The program, sponsored by the IUP Social Equity and Title IX Office as part of IUP’s Black History Month celebration, is free and open to the community.

Later that day, the song will be performed between the women’s and men’s basketball games at the Kovalchick Convention and Athletic Complex by the IUP Chorus, IUP Chorale, Phillips, IUP President Michael Driscoll, and IUP Dean of the College of Arts and Humanities Curtis Scheib.

The women’s basketball game starts at 5:30 p.m.; the men’s basketball game starts at 7:30 p.m.

Phillips previously was director of the music department at the Harlem School of the Arts from 1999 to 2004. He was principal flute of the Houston Grand Opera Orchestra, and he played flute in the Broadway productions of Sunset Boulevard, Les Misérable, Miss Saigon, Beauty and the Beast, and Phantom of the Opera.

At Lincoln Center, he substituted in the New York City Opera Orchestra, played in the Stage Band at the Metropolitan Opera, and performed with the Brooklyn Philharmonic Orchestra’s Children’s Educational Concerts at BAM. He was the Martin Luther King-Cesar Chavez-Rosa Parks Visiting Professor at the University of Michigan.

“It’s an honor to have Mr. Phillips come to IUP and share his musical talent and his knowledge and perspectives about this beautiful anthem,” IUP Social Equity and Title IX Office Director Elise Glenn said.
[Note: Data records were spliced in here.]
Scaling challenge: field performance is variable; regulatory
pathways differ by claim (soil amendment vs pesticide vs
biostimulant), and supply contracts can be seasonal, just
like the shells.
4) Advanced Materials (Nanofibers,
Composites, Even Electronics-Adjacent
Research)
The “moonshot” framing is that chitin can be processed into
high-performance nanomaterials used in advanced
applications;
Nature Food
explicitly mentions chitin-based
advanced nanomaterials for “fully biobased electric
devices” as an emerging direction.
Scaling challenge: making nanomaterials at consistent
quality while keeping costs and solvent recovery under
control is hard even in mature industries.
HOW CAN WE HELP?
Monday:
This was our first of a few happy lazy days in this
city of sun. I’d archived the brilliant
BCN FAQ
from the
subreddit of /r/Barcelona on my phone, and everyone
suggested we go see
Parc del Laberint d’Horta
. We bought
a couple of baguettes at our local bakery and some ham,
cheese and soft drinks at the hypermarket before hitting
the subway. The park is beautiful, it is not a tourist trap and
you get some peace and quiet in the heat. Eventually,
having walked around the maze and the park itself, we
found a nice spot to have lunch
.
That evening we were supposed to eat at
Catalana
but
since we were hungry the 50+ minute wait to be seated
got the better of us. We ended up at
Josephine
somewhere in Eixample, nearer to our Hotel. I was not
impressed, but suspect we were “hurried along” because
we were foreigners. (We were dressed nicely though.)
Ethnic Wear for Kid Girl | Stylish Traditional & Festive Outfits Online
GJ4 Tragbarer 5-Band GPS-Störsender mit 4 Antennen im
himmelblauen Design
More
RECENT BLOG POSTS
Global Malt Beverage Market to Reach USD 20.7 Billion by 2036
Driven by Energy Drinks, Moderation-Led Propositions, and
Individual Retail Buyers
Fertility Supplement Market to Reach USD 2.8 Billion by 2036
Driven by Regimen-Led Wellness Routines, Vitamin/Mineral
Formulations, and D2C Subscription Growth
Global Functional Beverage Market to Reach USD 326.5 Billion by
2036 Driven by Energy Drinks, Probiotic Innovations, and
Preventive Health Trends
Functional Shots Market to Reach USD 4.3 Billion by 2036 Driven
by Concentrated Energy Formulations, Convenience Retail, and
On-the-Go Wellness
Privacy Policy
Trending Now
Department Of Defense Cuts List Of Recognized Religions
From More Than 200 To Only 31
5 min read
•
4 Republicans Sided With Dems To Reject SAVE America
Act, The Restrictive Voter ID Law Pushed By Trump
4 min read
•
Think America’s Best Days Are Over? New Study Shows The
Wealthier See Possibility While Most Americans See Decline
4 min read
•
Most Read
“‘Lift Every Voice and Sing’” has been a meaningful part of our culture throughout the modern struggle for freedom and equality. It is my hope that the IUP community, and especially our students, will learn from this lecture how a song became an anthem affecting culture, society, history, the arts, and human progress. Mr. Phillips, with his musical talent and deep knowledge of the roots, genesis, and continued impact of ‘Lift Every Voice and Sing,’ will inspire all who attend,” she said.

The Pennsylvania State Athletic Conference (of which IUP is a member) and its Social Justice Taskforce has asked all member institutions to play or perform the song prior to the National Anthem before all contests in the PSAC during the month of February (Black History Month), “in keeping with our continued efforts to support justice, equity, diversity, and inclusion,” PSAC officials said.

In 2020, the National Football League approved playing or performing the anthem before every week one NFL game.